Work instructions >>
Rewrite the lines from the one with "node_modules/@bufbuild/protobuf/dist/types/message.d.ts:27" up to and including the one with "existing keys.", putting "combining" in place of "merging" and keeping everything else the same. Return only those lines.
Material provided Block Start
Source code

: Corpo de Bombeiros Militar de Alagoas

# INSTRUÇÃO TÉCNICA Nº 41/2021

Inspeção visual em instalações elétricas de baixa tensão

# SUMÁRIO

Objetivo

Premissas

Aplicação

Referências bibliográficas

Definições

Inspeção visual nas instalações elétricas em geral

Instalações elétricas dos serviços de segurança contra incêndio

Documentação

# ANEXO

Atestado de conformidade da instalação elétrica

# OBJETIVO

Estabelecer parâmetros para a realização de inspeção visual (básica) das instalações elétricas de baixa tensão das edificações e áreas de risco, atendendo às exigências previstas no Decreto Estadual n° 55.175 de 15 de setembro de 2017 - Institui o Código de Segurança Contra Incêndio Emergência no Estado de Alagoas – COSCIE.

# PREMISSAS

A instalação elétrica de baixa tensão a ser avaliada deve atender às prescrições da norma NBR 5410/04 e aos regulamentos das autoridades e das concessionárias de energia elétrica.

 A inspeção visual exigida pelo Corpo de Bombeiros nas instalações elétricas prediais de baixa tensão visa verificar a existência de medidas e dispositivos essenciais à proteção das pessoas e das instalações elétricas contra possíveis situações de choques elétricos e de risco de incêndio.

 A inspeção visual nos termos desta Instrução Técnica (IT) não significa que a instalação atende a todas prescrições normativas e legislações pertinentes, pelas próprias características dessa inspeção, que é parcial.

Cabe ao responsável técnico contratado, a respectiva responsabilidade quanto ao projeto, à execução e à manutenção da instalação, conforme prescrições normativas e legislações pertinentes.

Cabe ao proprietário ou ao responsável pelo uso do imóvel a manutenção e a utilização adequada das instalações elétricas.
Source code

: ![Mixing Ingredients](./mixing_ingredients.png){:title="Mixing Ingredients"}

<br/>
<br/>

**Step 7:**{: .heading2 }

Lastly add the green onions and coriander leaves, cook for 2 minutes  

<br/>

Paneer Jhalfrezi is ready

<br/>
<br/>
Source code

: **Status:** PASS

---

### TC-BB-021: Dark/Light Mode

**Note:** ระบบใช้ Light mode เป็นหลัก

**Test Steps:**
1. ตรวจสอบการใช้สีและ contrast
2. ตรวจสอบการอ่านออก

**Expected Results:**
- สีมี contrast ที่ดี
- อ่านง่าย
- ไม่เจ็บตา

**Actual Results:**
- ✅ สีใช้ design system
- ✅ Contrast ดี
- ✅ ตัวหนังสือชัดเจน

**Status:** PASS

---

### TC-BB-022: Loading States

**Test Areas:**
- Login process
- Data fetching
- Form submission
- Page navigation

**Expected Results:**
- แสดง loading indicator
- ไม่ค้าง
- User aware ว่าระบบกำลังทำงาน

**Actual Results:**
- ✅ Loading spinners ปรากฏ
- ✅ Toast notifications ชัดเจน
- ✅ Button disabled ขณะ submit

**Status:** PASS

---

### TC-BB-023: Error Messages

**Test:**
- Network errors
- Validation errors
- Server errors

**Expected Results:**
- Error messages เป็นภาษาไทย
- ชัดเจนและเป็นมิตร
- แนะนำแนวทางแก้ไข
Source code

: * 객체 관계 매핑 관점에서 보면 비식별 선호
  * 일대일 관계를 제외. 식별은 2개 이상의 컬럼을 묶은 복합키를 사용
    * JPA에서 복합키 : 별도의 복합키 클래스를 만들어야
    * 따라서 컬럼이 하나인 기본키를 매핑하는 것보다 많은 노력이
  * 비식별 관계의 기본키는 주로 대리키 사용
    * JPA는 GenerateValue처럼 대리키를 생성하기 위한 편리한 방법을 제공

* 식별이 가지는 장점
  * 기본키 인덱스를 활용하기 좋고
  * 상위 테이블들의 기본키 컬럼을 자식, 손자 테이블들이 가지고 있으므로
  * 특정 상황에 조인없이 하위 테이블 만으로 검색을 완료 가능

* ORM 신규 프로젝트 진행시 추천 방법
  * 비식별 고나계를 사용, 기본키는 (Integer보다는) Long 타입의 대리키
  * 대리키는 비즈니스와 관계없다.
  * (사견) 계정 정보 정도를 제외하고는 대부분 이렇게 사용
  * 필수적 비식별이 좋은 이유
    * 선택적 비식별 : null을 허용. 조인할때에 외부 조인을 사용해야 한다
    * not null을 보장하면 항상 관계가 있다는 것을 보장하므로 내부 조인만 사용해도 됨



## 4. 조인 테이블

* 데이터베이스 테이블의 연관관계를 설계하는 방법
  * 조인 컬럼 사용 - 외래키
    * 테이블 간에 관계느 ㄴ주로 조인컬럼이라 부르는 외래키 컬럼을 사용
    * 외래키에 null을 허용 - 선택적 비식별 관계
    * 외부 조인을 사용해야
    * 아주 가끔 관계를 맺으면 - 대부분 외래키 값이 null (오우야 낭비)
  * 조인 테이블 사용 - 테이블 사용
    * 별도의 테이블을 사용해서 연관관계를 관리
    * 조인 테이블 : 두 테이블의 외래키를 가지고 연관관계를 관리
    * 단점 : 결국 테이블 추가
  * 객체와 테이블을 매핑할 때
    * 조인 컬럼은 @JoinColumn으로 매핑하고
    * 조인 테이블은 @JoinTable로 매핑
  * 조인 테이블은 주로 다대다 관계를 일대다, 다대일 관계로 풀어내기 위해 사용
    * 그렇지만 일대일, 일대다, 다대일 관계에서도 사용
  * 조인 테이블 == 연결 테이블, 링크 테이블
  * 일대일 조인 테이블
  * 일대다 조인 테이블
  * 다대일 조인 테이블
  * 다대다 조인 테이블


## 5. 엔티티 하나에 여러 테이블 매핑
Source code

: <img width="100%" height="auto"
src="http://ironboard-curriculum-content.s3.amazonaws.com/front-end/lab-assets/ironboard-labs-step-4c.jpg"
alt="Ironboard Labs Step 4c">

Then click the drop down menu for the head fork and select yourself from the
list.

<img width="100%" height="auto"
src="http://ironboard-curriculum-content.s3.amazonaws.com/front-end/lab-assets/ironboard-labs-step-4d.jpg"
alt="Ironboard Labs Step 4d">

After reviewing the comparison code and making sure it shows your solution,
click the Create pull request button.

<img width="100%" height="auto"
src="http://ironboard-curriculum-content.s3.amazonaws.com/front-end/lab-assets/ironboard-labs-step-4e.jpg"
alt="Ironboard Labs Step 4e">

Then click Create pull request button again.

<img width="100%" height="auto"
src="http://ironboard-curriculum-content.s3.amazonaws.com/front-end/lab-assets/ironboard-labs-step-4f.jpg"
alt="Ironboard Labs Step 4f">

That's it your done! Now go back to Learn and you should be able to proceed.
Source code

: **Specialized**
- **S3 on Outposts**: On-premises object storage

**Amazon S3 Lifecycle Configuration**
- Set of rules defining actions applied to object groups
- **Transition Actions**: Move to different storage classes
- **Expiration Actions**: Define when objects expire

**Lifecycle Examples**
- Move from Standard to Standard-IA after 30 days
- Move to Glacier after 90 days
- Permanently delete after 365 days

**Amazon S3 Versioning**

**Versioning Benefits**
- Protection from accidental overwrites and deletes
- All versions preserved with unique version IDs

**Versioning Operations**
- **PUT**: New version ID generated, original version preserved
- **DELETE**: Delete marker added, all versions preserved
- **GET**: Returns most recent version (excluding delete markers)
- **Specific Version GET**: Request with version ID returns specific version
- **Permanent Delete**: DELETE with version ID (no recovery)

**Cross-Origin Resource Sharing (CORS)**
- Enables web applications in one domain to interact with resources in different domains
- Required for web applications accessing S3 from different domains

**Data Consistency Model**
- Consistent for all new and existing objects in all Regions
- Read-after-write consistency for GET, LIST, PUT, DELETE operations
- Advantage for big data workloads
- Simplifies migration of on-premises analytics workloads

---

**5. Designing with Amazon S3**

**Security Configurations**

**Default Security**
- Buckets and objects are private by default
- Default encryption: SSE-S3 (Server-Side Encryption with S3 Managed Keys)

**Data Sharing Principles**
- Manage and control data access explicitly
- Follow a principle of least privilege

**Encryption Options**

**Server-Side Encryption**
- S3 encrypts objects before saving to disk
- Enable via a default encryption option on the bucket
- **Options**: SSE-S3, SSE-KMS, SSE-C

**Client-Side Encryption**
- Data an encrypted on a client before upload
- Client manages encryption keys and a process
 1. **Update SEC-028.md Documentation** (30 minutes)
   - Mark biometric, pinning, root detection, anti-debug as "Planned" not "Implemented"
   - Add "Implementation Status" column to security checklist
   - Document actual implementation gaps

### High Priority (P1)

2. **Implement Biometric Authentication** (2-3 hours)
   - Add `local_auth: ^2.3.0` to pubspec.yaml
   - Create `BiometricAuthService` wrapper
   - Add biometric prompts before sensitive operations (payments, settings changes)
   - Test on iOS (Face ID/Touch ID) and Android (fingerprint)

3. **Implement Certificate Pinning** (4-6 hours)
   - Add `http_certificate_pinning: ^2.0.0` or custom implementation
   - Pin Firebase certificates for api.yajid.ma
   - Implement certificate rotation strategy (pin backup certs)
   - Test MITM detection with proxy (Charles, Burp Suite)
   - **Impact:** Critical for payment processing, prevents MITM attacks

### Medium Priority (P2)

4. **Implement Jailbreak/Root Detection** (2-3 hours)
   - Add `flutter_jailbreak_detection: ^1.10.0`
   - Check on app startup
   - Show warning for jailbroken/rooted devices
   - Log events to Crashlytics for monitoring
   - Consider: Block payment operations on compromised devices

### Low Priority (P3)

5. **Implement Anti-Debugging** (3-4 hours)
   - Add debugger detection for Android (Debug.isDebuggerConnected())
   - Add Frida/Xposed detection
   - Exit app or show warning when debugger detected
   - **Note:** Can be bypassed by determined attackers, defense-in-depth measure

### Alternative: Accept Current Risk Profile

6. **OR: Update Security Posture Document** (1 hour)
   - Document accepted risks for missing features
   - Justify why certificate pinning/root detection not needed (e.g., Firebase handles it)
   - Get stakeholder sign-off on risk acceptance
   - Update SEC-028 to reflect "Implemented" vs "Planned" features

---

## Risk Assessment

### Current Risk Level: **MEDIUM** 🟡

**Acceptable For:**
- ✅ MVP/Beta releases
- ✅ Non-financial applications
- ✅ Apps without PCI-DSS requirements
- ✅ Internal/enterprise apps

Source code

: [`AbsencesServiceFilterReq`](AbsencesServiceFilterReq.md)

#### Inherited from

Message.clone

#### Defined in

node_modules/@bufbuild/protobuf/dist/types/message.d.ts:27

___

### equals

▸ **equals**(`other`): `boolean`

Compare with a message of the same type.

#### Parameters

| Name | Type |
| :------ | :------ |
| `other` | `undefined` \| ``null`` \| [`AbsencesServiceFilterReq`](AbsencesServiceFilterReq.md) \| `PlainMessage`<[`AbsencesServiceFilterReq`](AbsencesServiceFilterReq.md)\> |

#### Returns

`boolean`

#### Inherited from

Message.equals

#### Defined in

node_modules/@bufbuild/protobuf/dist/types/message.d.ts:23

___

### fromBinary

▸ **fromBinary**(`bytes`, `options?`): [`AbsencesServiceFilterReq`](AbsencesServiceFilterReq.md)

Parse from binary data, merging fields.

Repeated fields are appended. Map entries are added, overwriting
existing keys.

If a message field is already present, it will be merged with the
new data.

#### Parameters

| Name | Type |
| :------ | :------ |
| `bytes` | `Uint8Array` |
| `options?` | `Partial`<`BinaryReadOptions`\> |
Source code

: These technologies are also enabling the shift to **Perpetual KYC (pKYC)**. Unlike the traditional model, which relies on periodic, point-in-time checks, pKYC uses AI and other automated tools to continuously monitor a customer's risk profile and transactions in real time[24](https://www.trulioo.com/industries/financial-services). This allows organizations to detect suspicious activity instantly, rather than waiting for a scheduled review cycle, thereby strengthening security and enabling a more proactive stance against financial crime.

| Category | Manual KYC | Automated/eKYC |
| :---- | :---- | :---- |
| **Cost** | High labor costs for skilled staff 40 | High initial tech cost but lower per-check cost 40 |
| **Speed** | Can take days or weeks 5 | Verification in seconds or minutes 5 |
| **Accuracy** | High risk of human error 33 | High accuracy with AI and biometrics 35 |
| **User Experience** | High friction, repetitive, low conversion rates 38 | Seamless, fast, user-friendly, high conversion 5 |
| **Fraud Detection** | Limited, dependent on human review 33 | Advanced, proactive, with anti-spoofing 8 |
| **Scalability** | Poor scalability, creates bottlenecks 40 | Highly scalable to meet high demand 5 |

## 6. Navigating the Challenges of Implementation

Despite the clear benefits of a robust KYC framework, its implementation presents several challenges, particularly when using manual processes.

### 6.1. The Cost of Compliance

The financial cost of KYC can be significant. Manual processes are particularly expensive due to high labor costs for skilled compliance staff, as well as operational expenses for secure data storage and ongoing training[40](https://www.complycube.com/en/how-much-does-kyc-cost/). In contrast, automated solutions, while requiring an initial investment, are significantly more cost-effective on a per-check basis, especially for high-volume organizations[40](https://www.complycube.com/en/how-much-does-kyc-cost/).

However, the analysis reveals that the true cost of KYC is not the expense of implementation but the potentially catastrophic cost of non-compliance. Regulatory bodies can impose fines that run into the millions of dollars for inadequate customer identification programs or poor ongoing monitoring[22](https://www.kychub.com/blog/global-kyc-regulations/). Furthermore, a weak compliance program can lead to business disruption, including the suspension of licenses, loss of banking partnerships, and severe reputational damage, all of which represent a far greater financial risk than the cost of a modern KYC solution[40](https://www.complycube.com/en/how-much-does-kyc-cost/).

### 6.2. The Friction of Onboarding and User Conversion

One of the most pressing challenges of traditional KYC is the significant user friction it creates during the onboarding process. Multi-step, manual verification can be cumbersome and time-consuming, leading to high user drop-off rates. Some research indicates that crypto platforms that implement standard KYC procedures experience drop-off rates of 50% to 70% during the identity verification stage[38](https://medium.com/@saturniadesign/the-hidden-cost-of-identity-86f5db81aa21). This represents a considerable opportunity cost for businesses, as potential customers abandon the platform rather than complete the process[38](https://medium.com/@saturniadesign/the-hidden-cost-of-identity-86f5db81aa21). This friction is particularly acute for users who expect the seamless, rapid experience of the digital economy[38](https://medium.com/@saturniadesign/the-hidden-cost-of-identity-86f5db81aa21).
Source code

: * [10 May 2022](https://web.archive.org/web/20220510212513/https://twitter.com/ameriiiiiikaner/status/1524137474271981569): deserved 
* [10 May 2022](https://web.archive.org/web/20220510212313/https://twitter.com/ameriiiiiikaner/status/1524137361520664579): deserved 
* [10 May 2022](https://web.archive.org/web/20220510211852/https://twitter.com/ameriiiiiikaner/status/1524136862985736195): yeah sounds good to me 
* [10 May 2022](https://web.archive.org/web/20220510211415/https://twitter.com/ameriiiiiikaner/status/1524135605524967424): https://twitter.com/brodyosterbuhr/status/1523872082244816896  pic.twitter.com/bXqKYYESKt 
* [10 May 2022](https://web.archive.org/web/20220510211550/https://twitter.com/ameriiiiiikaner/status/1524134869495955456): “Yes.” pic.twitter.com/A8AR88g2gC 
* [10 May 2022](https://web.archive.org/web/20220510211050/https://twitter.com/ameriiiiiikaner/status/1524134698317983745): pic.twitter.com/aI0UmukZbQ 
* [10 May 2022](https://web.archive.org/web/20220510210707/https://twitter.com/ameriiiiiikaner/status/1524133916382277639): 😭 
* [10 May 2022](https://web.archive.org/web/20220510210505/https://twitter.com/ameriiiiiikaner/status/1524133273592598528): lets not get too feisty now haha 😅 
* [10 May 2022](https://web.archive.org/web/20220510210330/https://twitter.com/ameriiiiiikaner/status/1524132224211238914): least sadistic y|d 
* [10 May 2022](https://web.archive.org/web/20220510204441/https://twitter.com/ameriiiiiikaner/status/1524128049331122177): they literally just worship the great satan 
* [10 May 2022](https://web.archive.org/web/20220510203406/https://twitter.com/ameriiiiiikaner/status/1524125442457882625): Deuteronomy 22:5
Material provided Block End
Answer >>
node_modules/@bufbuild/protobuf/dist/types/message.d.ts:27

___

### equals

▸ **equals**(`other`): `boolean`

Compare with a message of the same type.

#### Parameters

| Name | Type |
| :------ | :------ |
| `other` | `undefined` \| ``null`` \| [`AbsencesServiceFilterReq`](AbsencesServiceFilterReq.md) \| `PlainMessage`<[`AbsencesServiceFilterReq`](AbsencesServiceFilterReq.md)\> |

#### Returns

`boolean`

#### Inherited from

Message.equals

#### Defined in

node_modules/@bufbuild/protobuf/dist/types/message.d.ts:23

___

### fromBinary

▸ **fromBinary**(`bytes`, `options?`): [`AbsencesServiceFilterReq`](AbsencesServiceFilterReq.md)

Parse from binary data, combining fields.

Repeated fields are appended. Map entries are added, overwriting
existing keys.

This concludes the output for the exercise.